What is happening now
After eight years of serving this community and paying rent without fail, the Abbotsford Convent Foundation has issued us a termination notice effective 14 May 2026. They have also been allowing a monthly farmers market inside the precinct to sell bread in direct breach of our exclusivity agreement.
We have serious concerns about what comes next. A tenant in the adjacent premises was recently locked out by the same landlord — despite an existing VCAT order prohibiting that lockout. That conduct speaks directly to how this landlord treats the tenants who built its precinct.
The human cost
If we are forced to close, more than 20 people will lose their jobs in an already difficult employment climate. Several of our team members are on sponsored visas.
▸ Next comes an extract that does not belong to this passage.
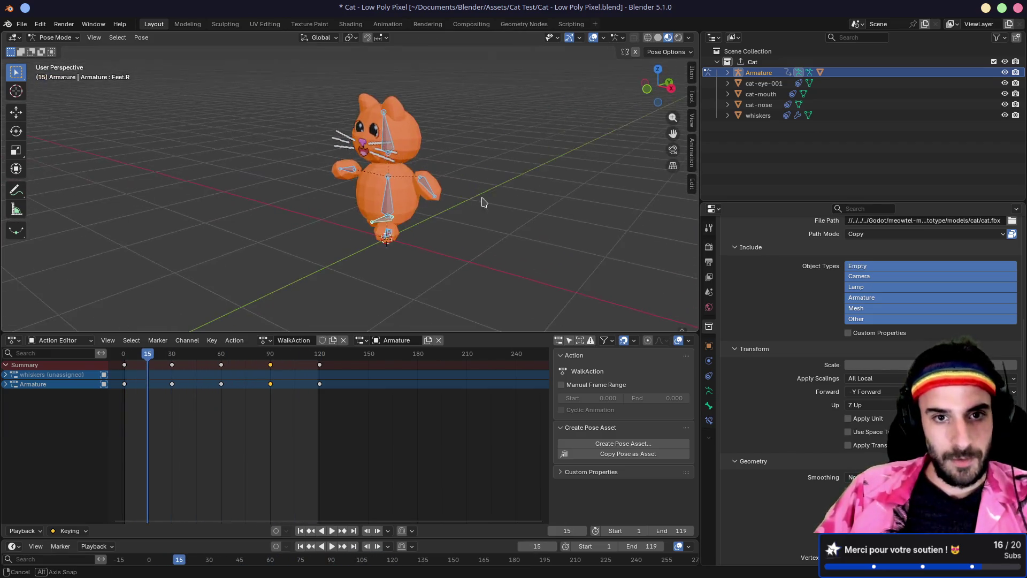
key("space")
left_click_drag(151, 354, 125, 355)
For them, losing this job does not just mean losing income — it puts their right to remain in Australia at risk. These are real people, real families, and real lives depending on the outcome of this legal fight.
What your support covers
Court and tribunal filing fees — including urgent VCAT application fees and any Supreme Court filing costs if proceedings escalate
Legal advice and document preparation — we are currently self-represented and fighting this alone; professional legal support is urgently needed
Expert evidence — independent valuation and forensic accounting for loss of profits during 250+ days of forced closure
Ongoing hearing and appeal costs — this fight may not end at first instance; we need to be prepared to go the distance
We have already covered as much of this fight as we can ourselves. As a small business that has paid every dollar of rent for eight years — including through every COVID lockdown — we have done everything right. But we are now facing an organisation that receives government funding and charitable donations from the public, yet is directing its publicly funded resources toward removing the very small business operators who built its precinct and kept it alive.
We believe that is wrong. We believe the community deserves to know how those funds are being used — and we believe the community can help level the playing field.
We are not asking for a windfall. We are asking for enough to stand up and be heard. Every dollar brings us one step closer to keeping our doors open.